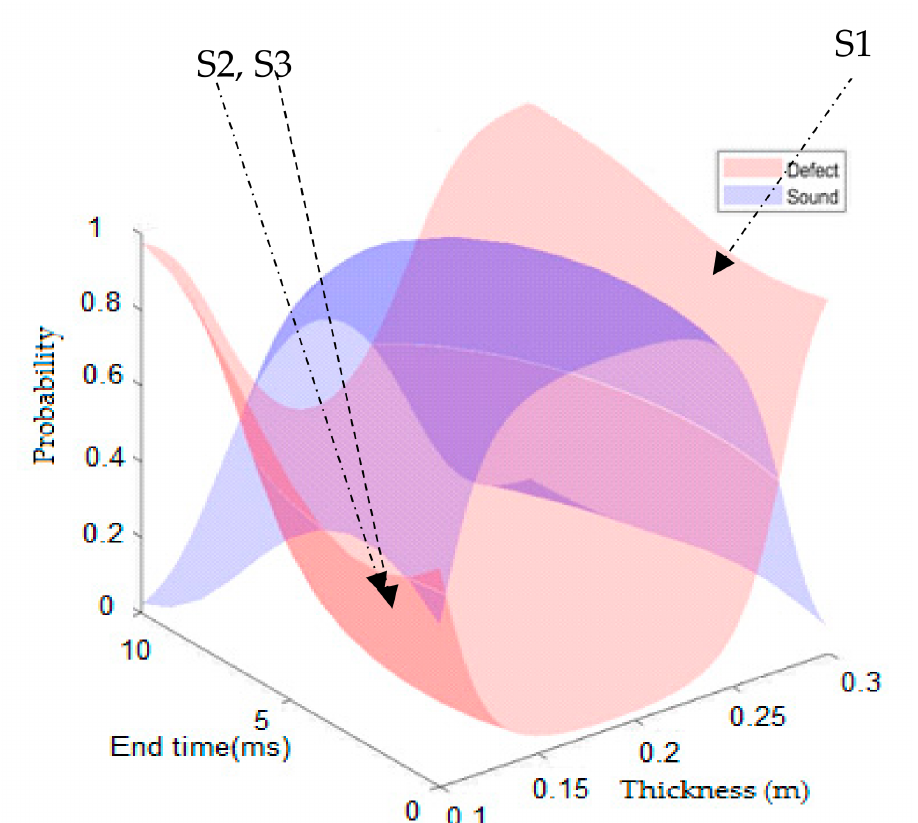
Figure 12. Probability surface to find the relationship between the feature (end time) of IE signals in the time domain and the estimated thickness using frequency domain (slab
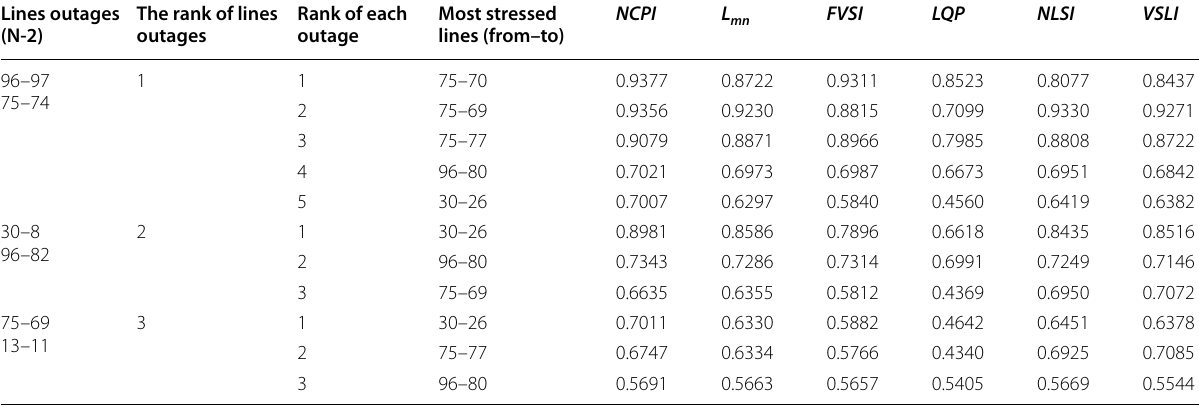
Table 12 Contingency ranking and analysis of the IEEE 118-bus system with two lines outages and pre-specified reactive power load at nodes 11, 20, 30, 33, 51, 75 and 96 343 MVAr = Lines outages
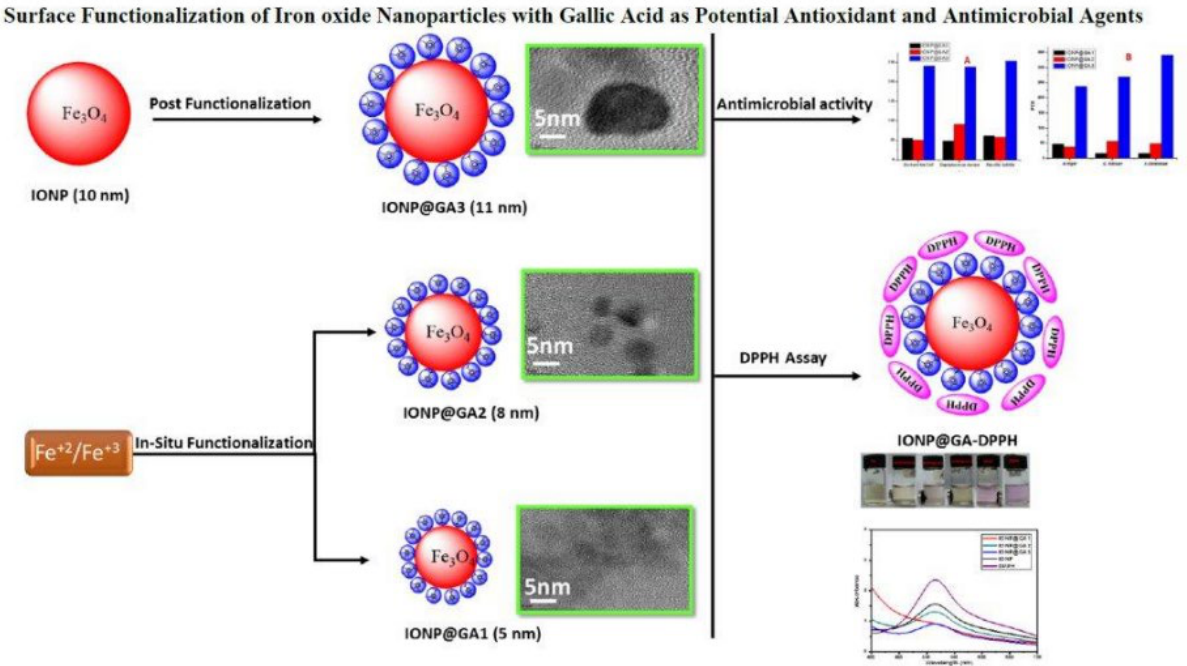
Figure 11. Surface Functionalization of IONP with Gallic Acid.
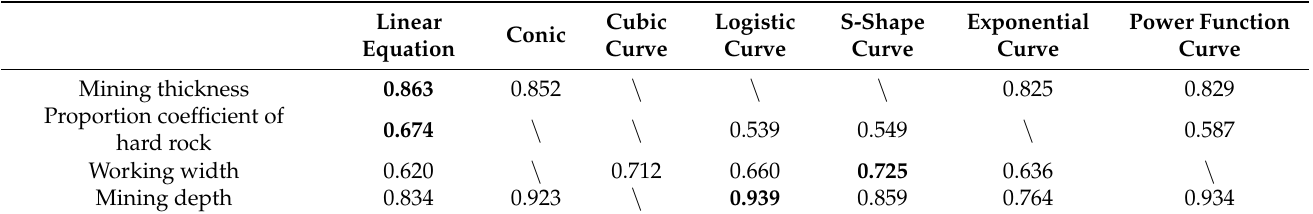
Table 2. Comparison of correlation coefficients of optimal function model with one variable. Cubic Logistic S-Shape Exponential Power Function Linear Conic Curve Curve Curve Curve Curve Equation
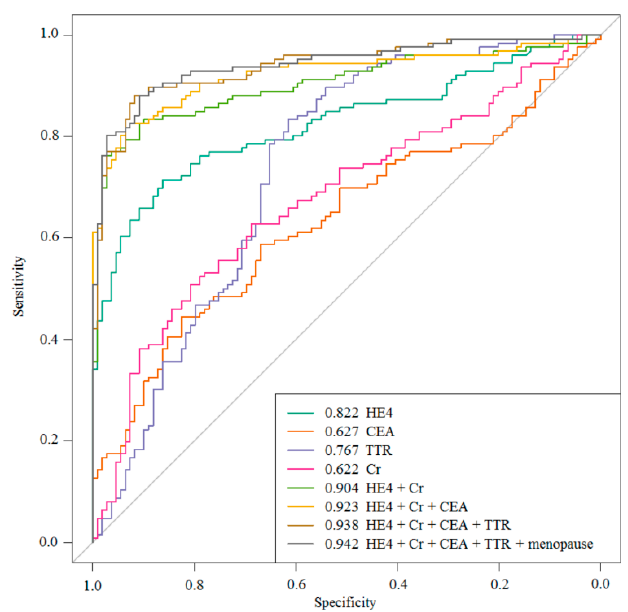
Figure 3. The ROC curve of the multimarker panels (i.e., HE4, creatinine, CEA, and TTR), and the results with the addition of menopausal status. Table 3. The performance of multimarker models to predict cancer over benign tissues between early- and advanced-stage cancer (this analysis was performed using 109 benign and 131 cancer samples).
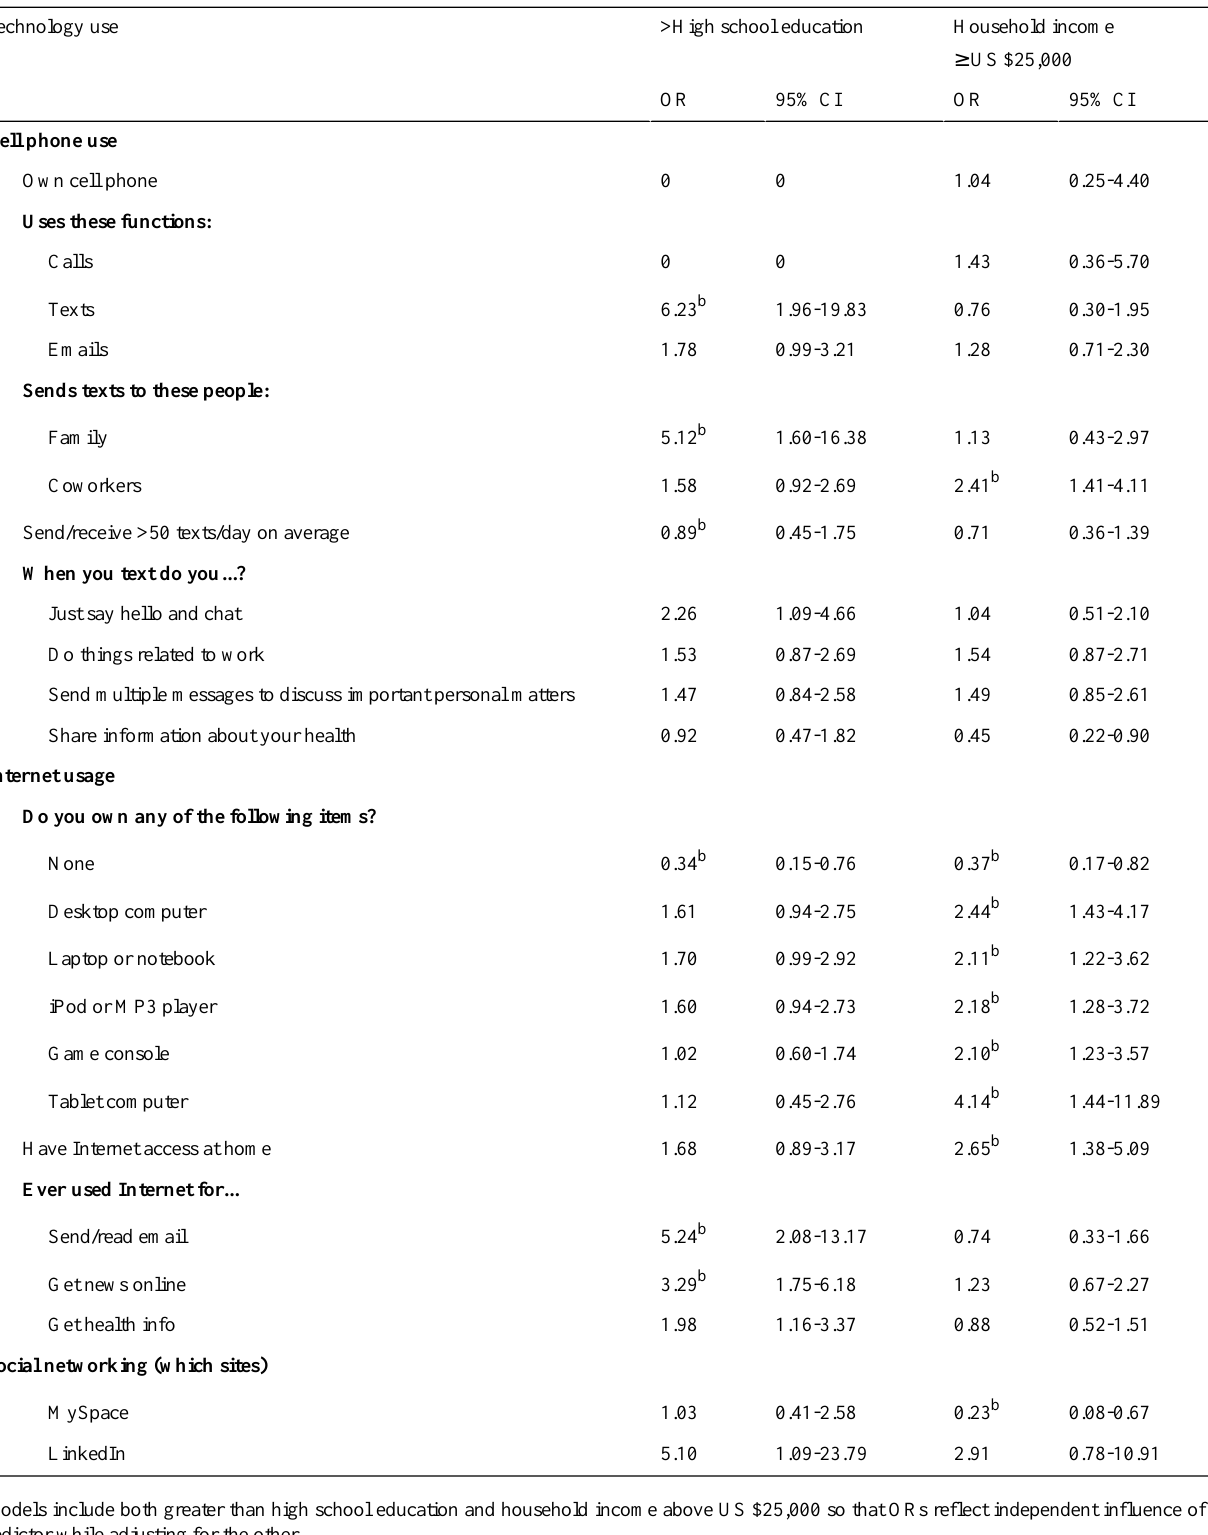
Table 3. Odds of reporting various cell phone, Internet, and social network usage for parents with more than a high school education or a household income above US $25,000.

________

EXERCISE INSTRUCTIONS:
A word-for-word transcription of the entries above, free of images, is what is wanted.

TASK RESULT:
Figure 12. Probability surface to find the relationship between the feature (end time) of IE signals in the time domain and the estimated thickness using frequency domain (slab
Table 12 Contingency ranking and analysis of the IEEE 118-bus system with two lines outages and pre-specified reactive power load at nodes 11, 20, 30, 33, 51, 75 and 96 343 MVAr = Lines outages
Figure 11. Surface Functionalization of IONP with Gallic Acid.
Table 2. Comparison of correlation coefficients of optimal function model with one variable. Cubic Logistic S-Shape Exponential Power Function Linear Conic Curve Curve Curve Curve Curve Equation
Figure 3. The ROC curve of the multimarker panels (i.e., HE4, creatinine, CEA, and TTR), and the results with the addition of menopausal status. Table 3. The performance of multimarker models to predict cancer over benign tissues between early- and advanced-stage cancer (this analysis was performed using 109 benign and 131 cancer samples).
Table 3. Odds of reporting various cell phone, Internet, and social network usage for parents with more than a high school education or a household income above US $25,000.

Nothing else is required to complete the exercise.